# Here is my version of the Nantucket afghan



## olithia (May 31, 2013)

This afghan consist in 60 squares; I did it all the same color with Patons Decor yarn. 
Here is the link for the pattern:
http://www.todaystreasure.net/product/knitted-nantucket-afghan-pattern-a-floral-leaf-beauty
Thanks for looking.


----------



## impatient knitter (Oct 5, 2011)

Absolutely BEAUTIFUL!!! You should be so proud!!! Is it for you (I hope!) or will it be a gift!! You did an incredible job, and I just love it all in the same color!!
...gloria


----------



## Gail DSouza (Nov 12, 2012)

It is gorgeous!!!


----------



## amortje (Feb 10, 2013)

BEAUTIFUL!!!!!


----------



## Sherry1 (May 14, 2011)

Outstanding work and a beautiful color!


----------



## jmcret05 (Oct 24, 2011)

That "tulip bud" border is one of my favorites and it goes so well with a lot of afghans. It is particularly nice on yours. Good job.


----------



## virginia42 (Mar 13, 2011)

impatient knitter said:


> Absolutely BEAUTIFUL!!! You should be so proud!!! Is it for you (I hope!) or will it be a gift!! You did an incredible job, and I just love it all in the same color!!
> ...gloria


 :thumbup: :thumbup: :thumbup:


----------



## Cables and Lace (Dec 20, 2011)

Very Nice. I like it very much. I really like the leaf Border. Lot of Work. beautiful Afghan. First time heard of the name nantucket. Peoplecall it Raised leaf. It is the Cotton Bed spreads book. Also I have seen it in Vogue Baby Blankets Book. Again I must Say I like this.

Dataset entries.
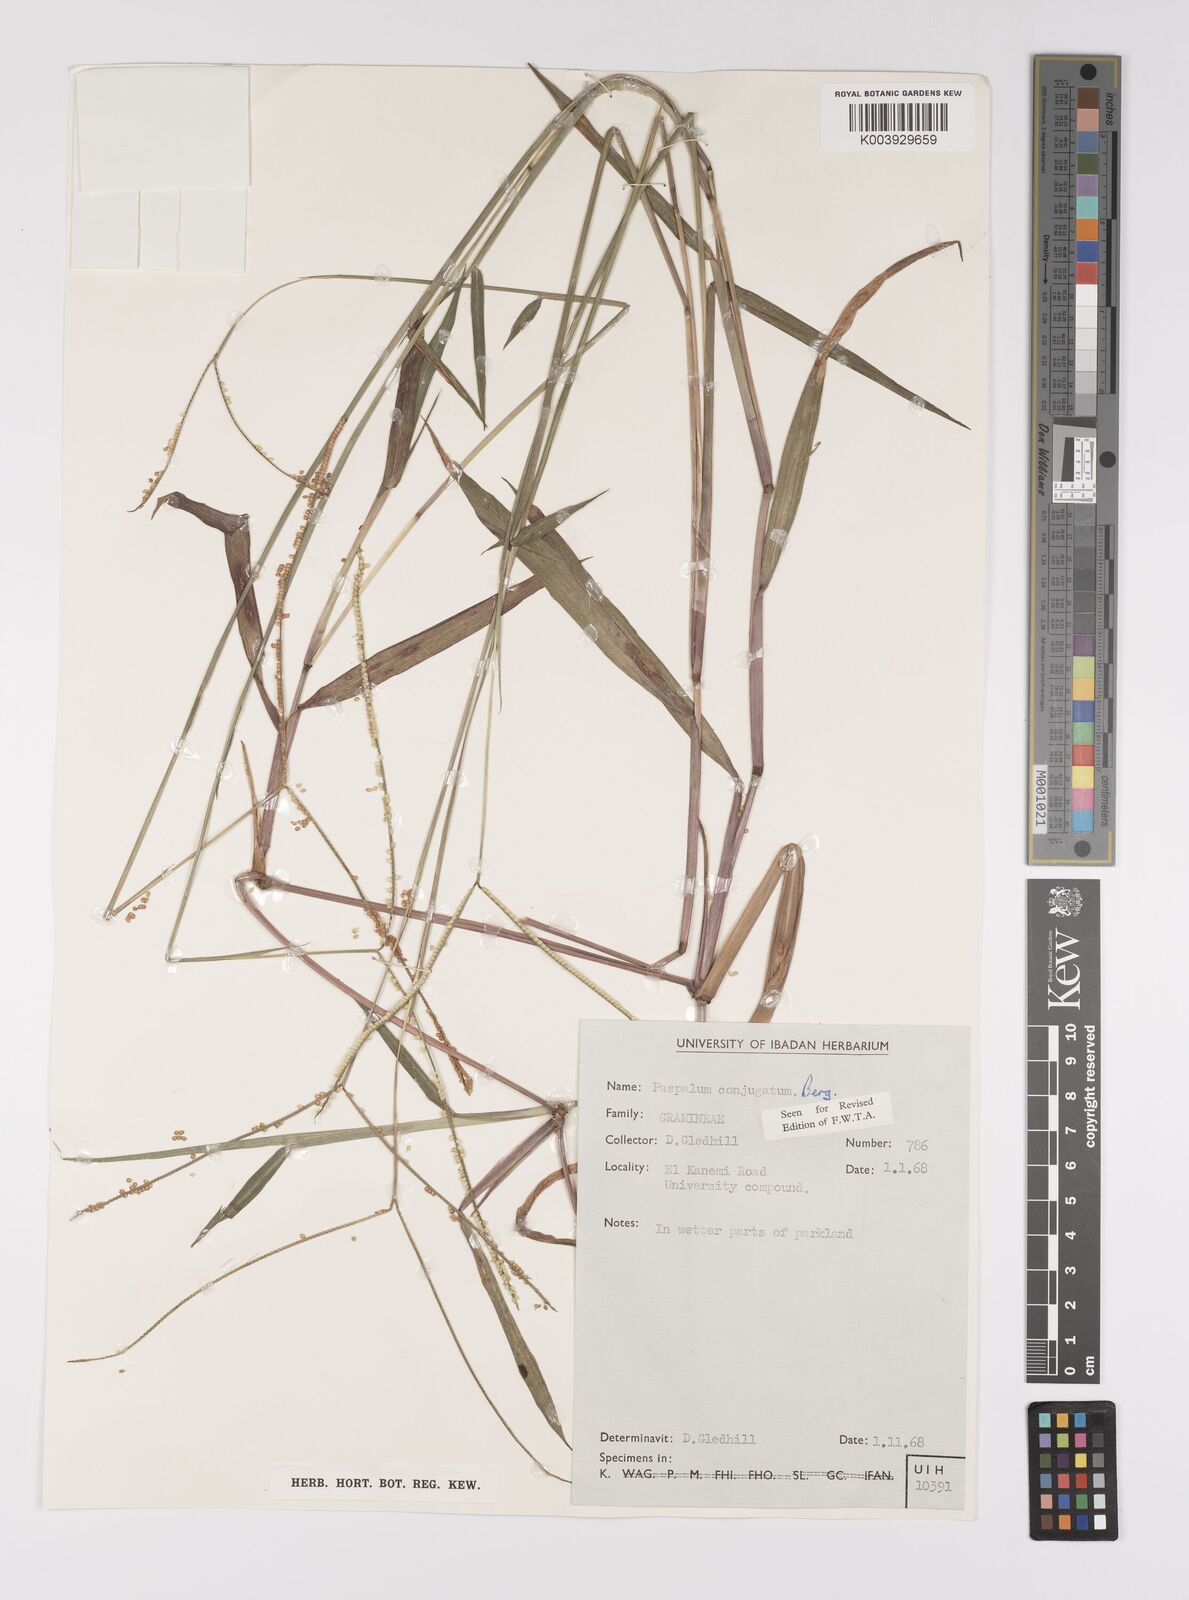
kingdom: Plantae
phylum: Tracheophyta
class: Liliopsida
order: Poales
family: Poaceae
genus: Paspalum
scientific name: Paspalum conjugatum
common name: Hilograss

Goal of the exercise. Please continue the forum thread about the Nantucket afghan from the point where it stops. Nothing in the listing is needed here.

Output.
----------



## nanciann (Aug 9, 2011)

Lovely.


----------



## macylew (Mar 15, 2013)

I hope it's yours to keep - it's very pretty and you should be so proud of it!


----------



## Cables and Lace (Dec 20, 2011)

Very Nice. I like it very much. I really like the leaf Border. Lot of Work. beautiful Afghan. First time heard of the name nantucket. Peoplecall it Raised leaf. It is the Cotton Bed spreads book. Also I have seen it in Vogue Baby Blankets Book. Again I must Say I like this.


----------



## Mireillebc (Apr 7, 2013)

Very very nice.


----------



## crosby (Jan 13, 2013)

Outstanding! That is a gorgeous color.


----------



## dwagner (Feb 12, 2013)

It's beautiful :thumbup: :thumbup:


----------



## grandday (Apr 15, 2011)

Very pretty work.


----------



## olithia (May 31, 2013)

Thank you for your good words. I really like knitting on it.


----------



## Naneast (Jun 12, 2011)

Stunning!! Great job..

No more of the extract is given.